Les ennemis des pépinières

Le printemps va amener, avec la reprise accélérée des travaux forestiers, de nouveaux soucis pour les reboiseurs. L'accumulation dans les pépinières est, en particulier, pour les ennemis de la forêt, une condition des plus favorables à la perpétration de dégâts, souvent catastrophiques. Aussi nous a-t-il semblé utile d'examiner maintenant, dans ces colonnes, les principaux ennemis des jeunes plants en même temps que les moyens de prévenir leurs attaques ou les moyens propres à les détruire.

Ce sont les insectes s'attaquant aux racines et aux semences en terre qui, les premiers, retiendront notre attention.

Ils sont nombreux et, dans leur ensemble, nuisibles surtout par les dégâts de leurs larves. Ils appartiennent à des ordres variés : orthoptères, coléoptères, lépidoptères et hémiptères.

Les orthoptères.

— Les plus connus qui, d'ailleurs, commettent sur les racines tendres des plantes de jardins des dégâts analogues, sont : le grillon champêtre (Gryllus campestris L.) et la courtilière ou taupe-grillon (Gryllotalpa Gryllotalpa L.). Le premier est bien connu pour son abondance, la seconde l'est beaucoup plus par son faciès très caractéristique et ses pattes antérieures fouisseuses. Si la courtilière se nourrit accessoirement de substances animales, l'un et l'autre s'attaquent aux substances végétales, soit pour s'en nourrir, soit pendant le creusement de leur terrier, soit pour assurer le passage de leurs galeries qui, chez la courtilière, peuvent former un système compliqué et très long, courant, pour partie, immédiatement sous la surface du sol. Dans les plates-bandes de terre fine, le sol apparaît alors soulevé comme par la présence d'un petit tuyau peu enterré.

Si les insectes sont nombreux, beaucoup de semences peuvent être détruites, beaucoup de jeunes plants peuvent avoir leur pivot coupé et sèchent sur place.

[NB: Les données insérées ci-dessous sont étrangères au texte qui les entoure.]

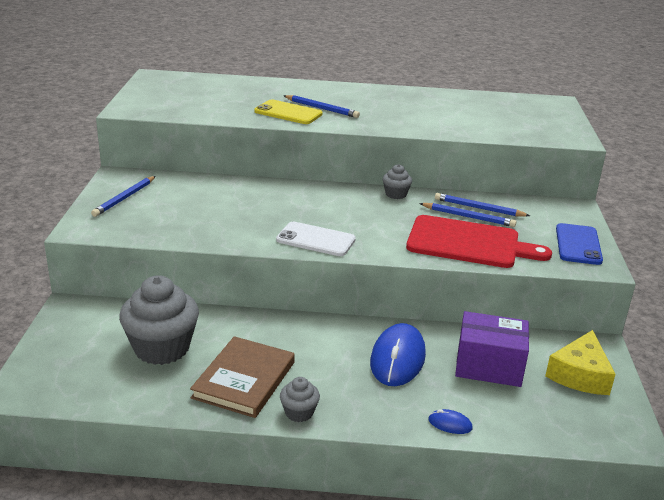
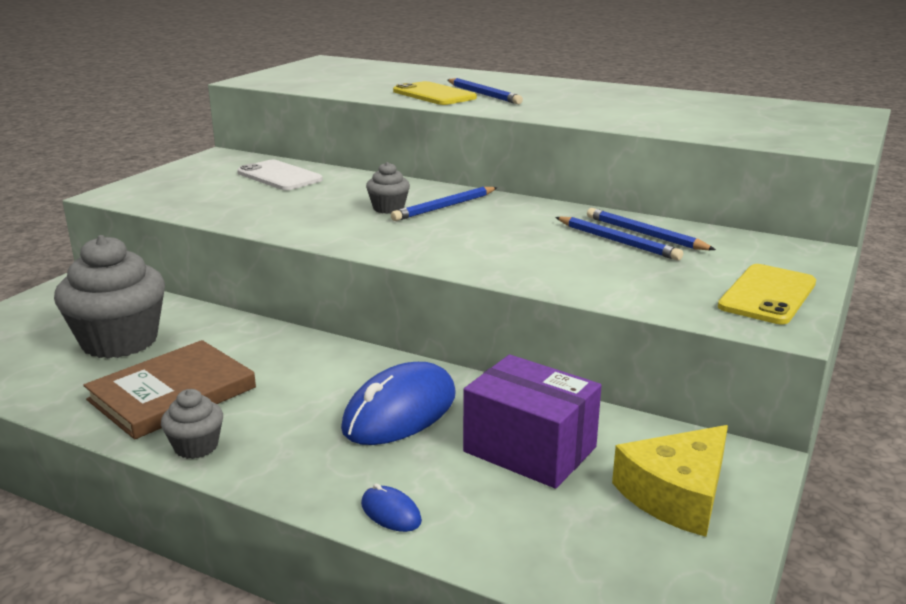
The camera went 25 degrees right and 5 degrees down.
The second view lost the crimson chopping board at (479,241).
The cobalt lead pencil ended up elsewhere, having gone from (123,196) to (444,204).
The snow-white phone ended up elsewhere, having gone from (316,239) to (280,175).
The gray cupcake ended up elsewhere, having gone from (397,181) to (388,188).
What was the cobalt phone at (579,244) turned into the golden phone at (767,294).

Ces insectes sortent la nuit et cette habitude permet d'utiliser contre eux des pièges formés de récipients à parois lisses, comme pots de confiture par exemple, enfouis jusqu'au ras du sol et contenant un peu d'eau couverte d'une pellicule de pétrole. Il est aussi possible de les récolter au matin sous des bottes de paille disposées là, intentionnellement, et sous lesquelles ils se sont réfugiés. Il est encore loisible de leur tendre des appâts empoisonnés sous forme de débris de riz imbibés d'une pâte au phosphure de zinc (à faire préparer par un pharmacien) dans les proportions de :

    - débris de riz 1 kilogramme ;
    - pâte : huile de vaseline neutre 10 à 15 grammes, phosphure de zinc 6 à l0 grammes.

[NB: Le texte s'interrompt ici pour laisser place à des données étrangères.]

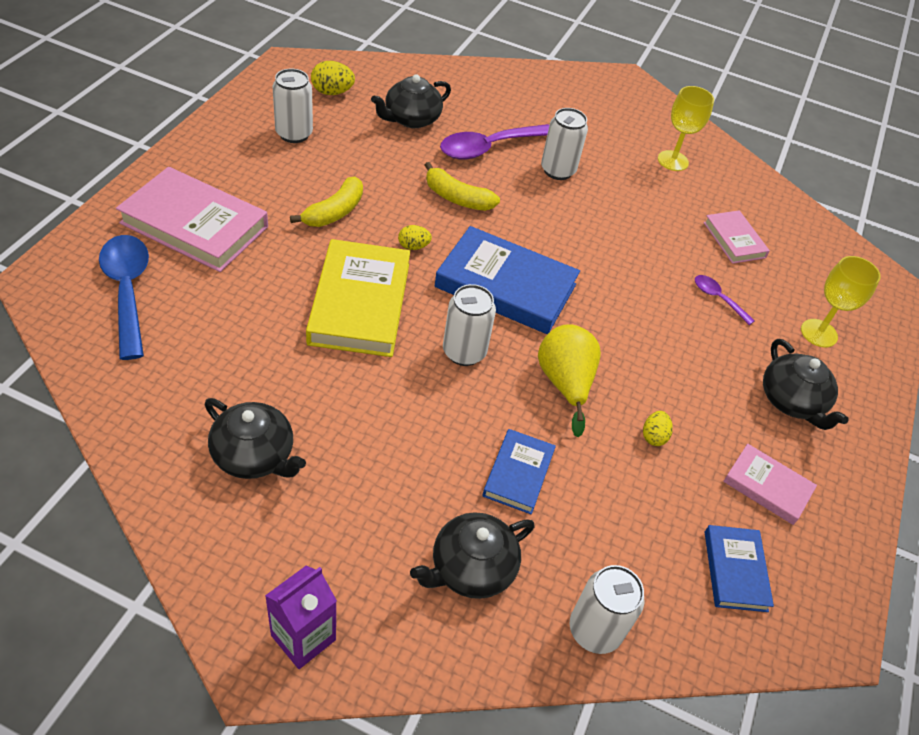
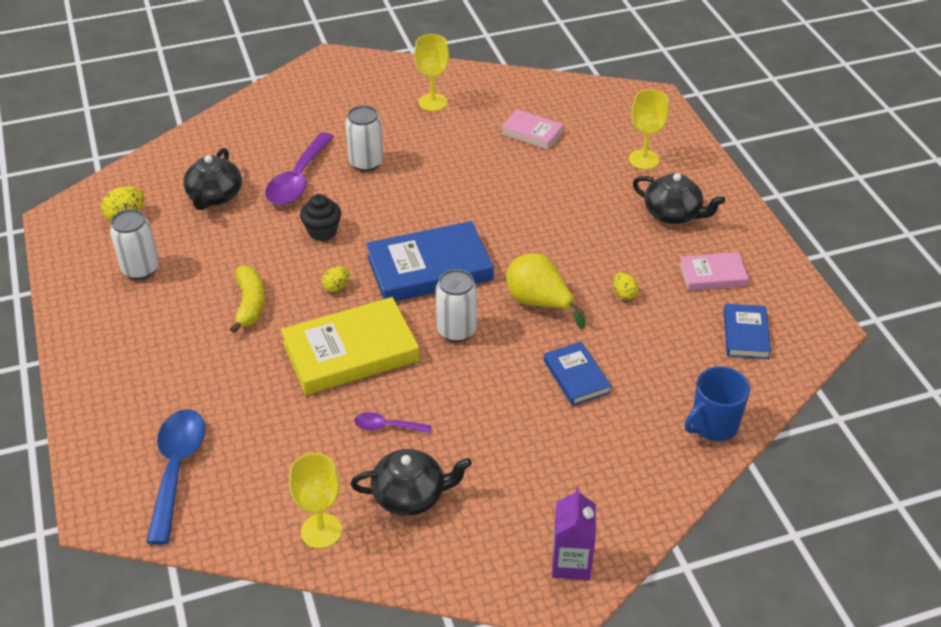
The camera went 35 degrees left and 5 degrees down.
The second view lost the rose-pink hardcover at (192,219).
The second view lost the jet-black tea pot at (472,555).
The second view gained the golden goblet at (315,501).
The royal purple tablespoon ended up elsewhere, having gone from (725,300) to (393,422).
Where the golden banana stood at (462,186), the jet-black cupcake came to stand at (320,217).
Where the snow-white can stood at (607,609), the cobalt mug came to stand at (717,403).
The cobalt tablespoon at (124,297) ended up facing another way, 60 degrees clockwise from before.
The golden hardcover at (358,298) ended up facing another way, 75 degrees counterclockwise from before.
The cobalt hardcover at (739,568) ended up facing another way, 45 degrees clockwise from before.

L'huile de vaseline prolonge l'action du phosphure jusqu'à dix ou quinze jours.

Les coléoptères.

— Ceux qui nous intéressent aujourd'hui, nuisibles le plus souvent à l'état adulte pour le feuillage des arbres, sont, à l'état larvaire, de dangereux ennemis des graines et jeunes racines. Ce sont les « vers fil de fer », les « vers blancs » et un certain nombre de larves de charançon. Les unes et les autres commettent d'ailleurs des dégâts semblables, rongeant complètement les petites racines et pelant les plus grosses. C'est seulement la découverte des larves qui permet de connaître le véritable auteur des dommages.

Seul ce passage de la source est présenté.